Showing posts with label compact descriptors for visual search. Show all posts
Showing posts with label compact descriptors for visual search. Show all posts

Friday, April 25, 2014

MPEG news: a report from the 108th meeting, Valencia, Spain

This blog post is also available at bitmovin tech blog and SIGMM records.

The 108th MPEG meeting was held at the Palacio de Congresos de Valencia in Spain featuring the following highlights (no worries about the acronyms, this is on purpose and they will be further explained below):
  • Requirements: PSAF, SCC, CDVA
  • Systems: M2TS, MPAF, Green Metadata
  • Video: CDVS, WVC, VCB
  • JCT-VC: SHVC, SCC
  • JCT-3D: MV/3D-HEVC, 3D-AVC
  • Audio: 3D audio 
Opening Plenary of the 108th MPEG meeting in Valencia, Spain.
The official MPEG press release can be downloaded from the MPEG Web site. Some of the above highlighted topics will be detailed in the following and, of course, there’s an update on DASH-related matters at the end.

As indicated above, MPEG is full of (new) acronyms and in order to become familiar with those, I’ve put them deliberately in the overview but I will explain them further below.

PSAF – Publish/Subscribe Application Format

Publish/subscribe corresponds to a new network paradigm related to content-centric networking (or information-centric networking) where the content is addressed by its name rather than location. An application format within MPEG typically defines a combination of existing MPEG tools jointly addressing the needs for a given application domain, in this case, the publish/subscribe paradigm. The current requirements and a preliminary working draft are publicly available.
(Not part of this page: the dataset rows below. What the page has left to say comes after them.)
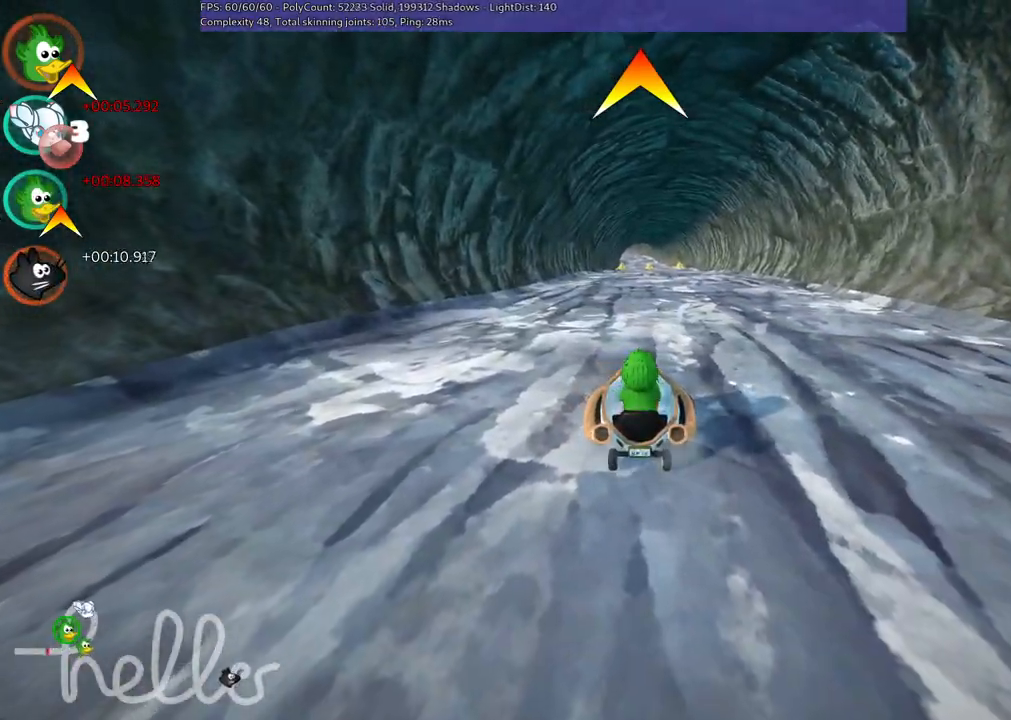
{"keys": [], "events": []}
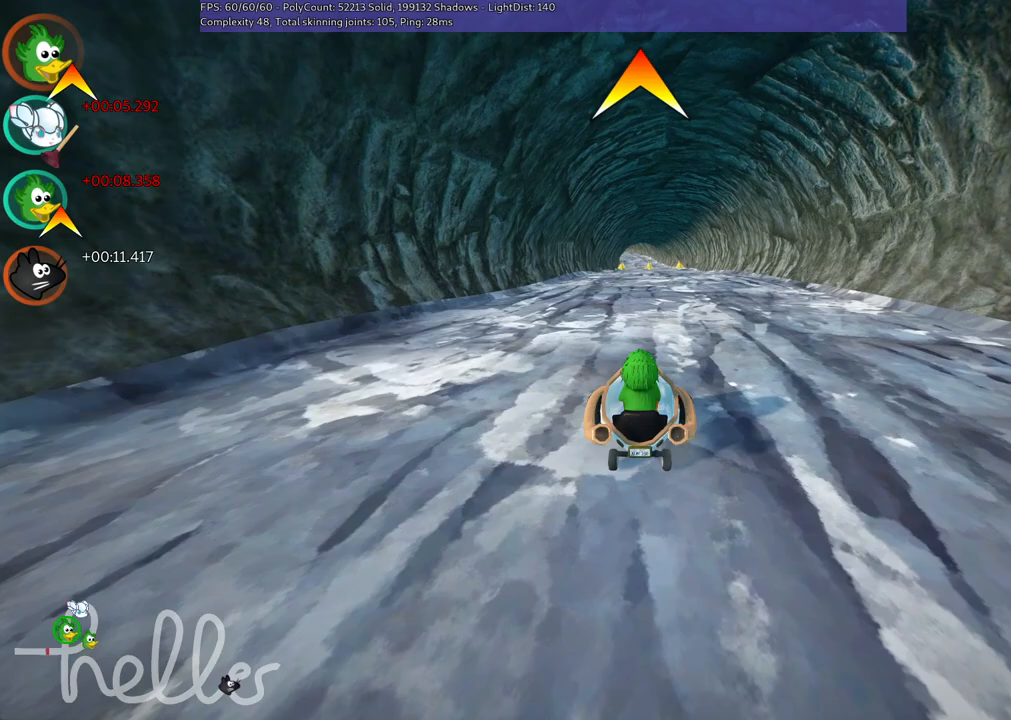
{"keys": [], "events": []}
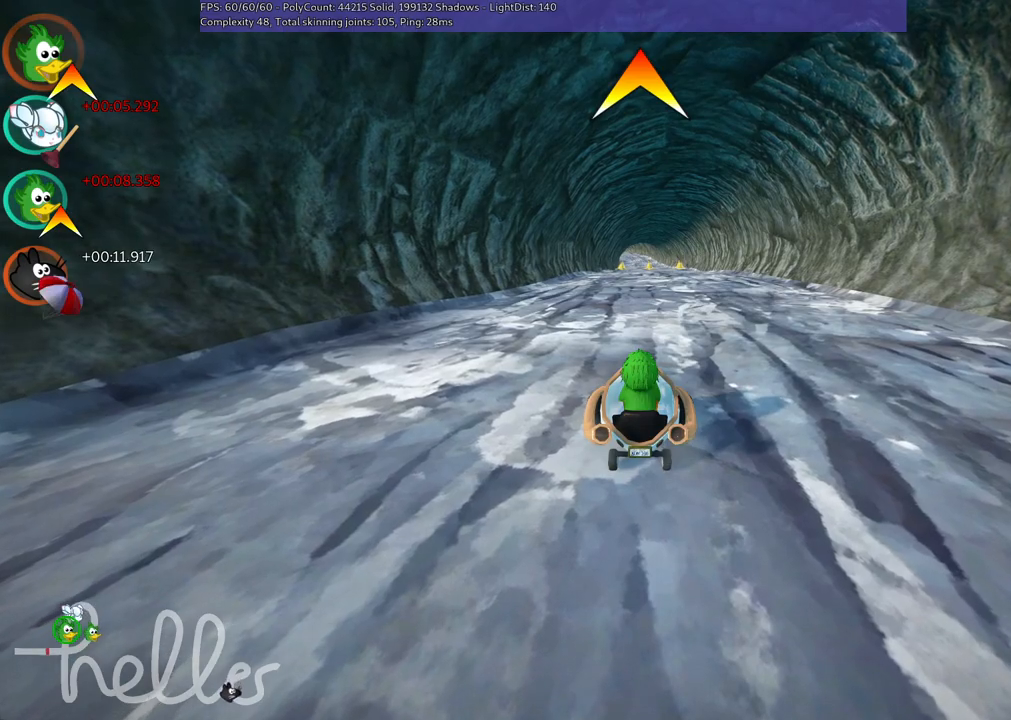
{"keys": [], "events": []}
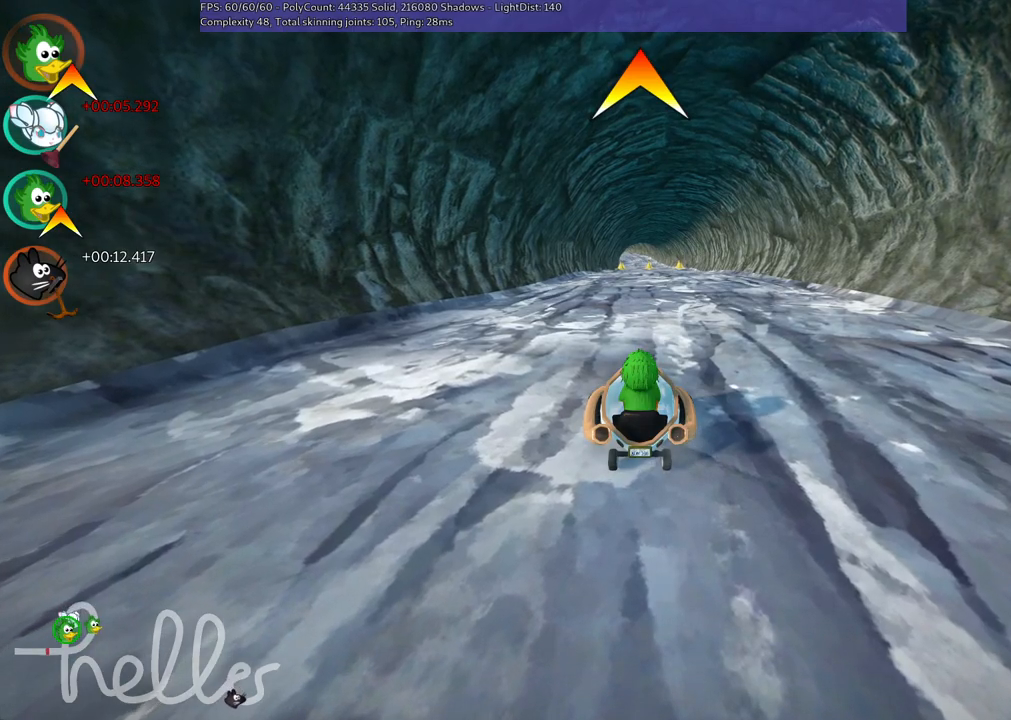
{"keys": [], "events": [[50, "down", "down"], [50, "left", "down"], [150, "down", "up"], [150, "left", "up"]]}
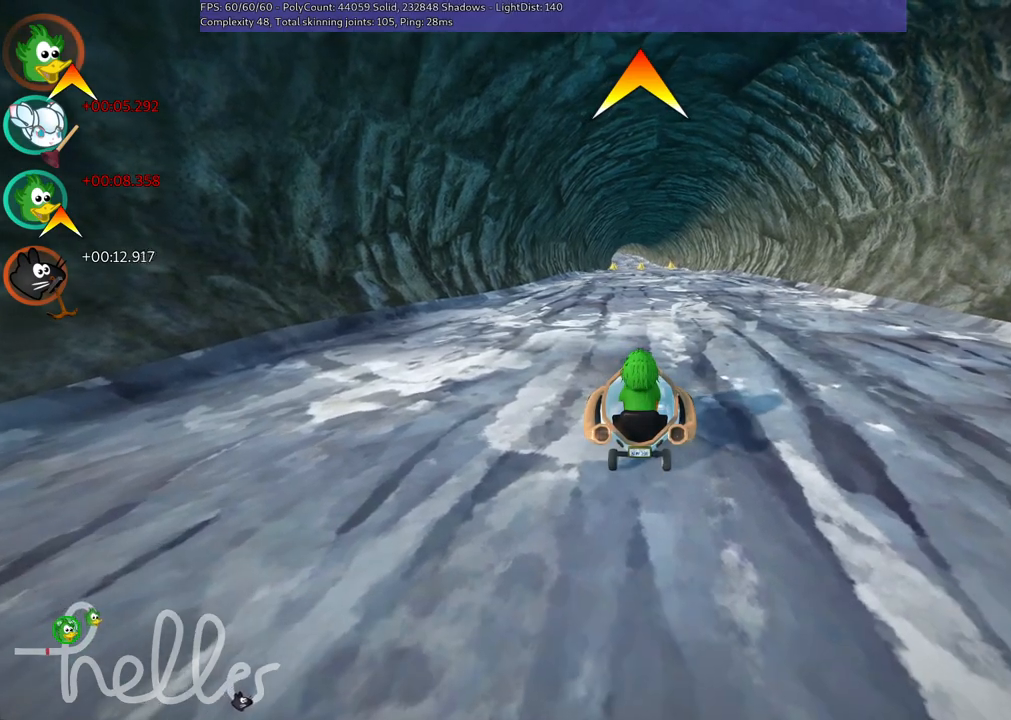
{"keys": [], "events": []}
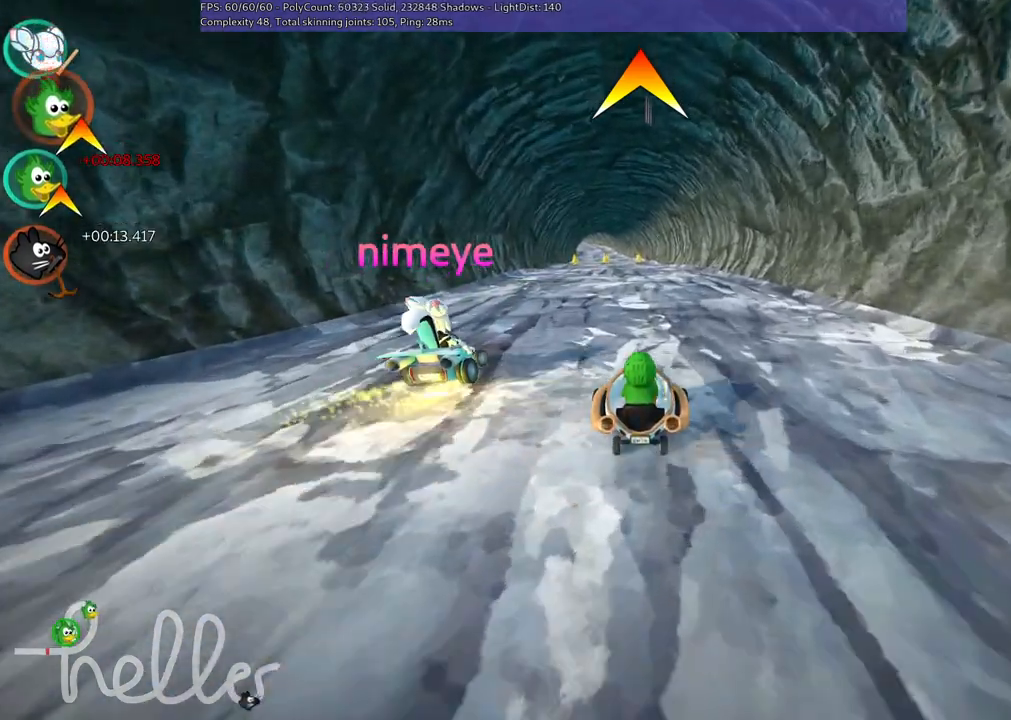
{"keys": ["down", "right"], "events": [[83, "down", "down"], [417, "right", "down"]]}
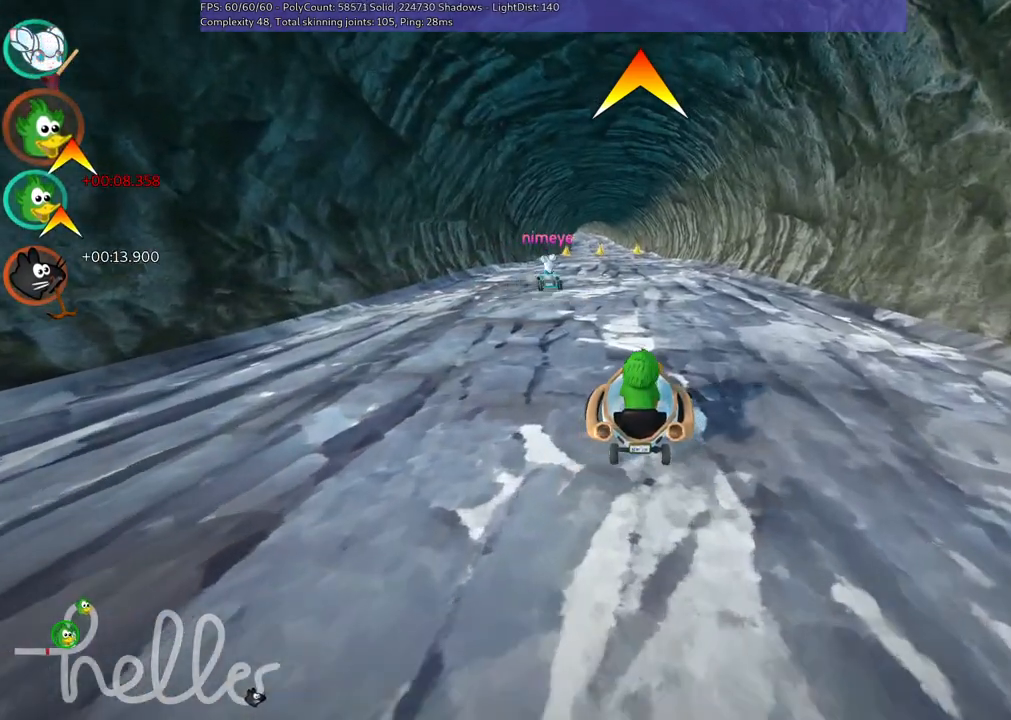
{"keys": [], "events": [[17, "right", "up"], [50, "down", "up"], [333, "down", "down"], [333, "right", "down"], [483, "down", "up"], [483, "right", "up"]]}
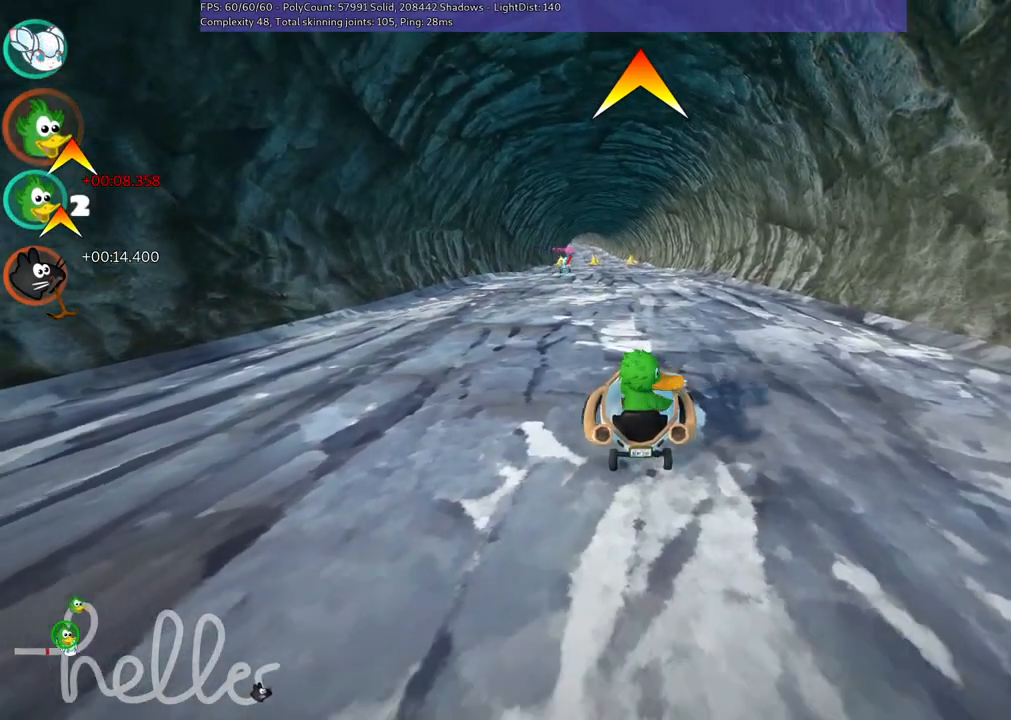
{"keys": [], "events": []}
SCC – Screen Content Coding

I’ve introduced this topic in my previous report and this meeting the responses to the CfP have been evaluated. In total, seven responses have been received which meet all requirements and, thus, the actual standardization work is transferred to JCT-VC. Interestingly, the results of the CfP are publicly available. Within JCT-VC, a first test model has been defined and core experiments have been established. I will report more on this as an output of the next meetings…

CDVA – Compact Descriptors for Video Analysis

This project has been renamed from compact descriptors for video search to compact descriptors for video analysis and comprises a publicly available vision statement. That is, interested parties are welcome to join this new activity within MPEG.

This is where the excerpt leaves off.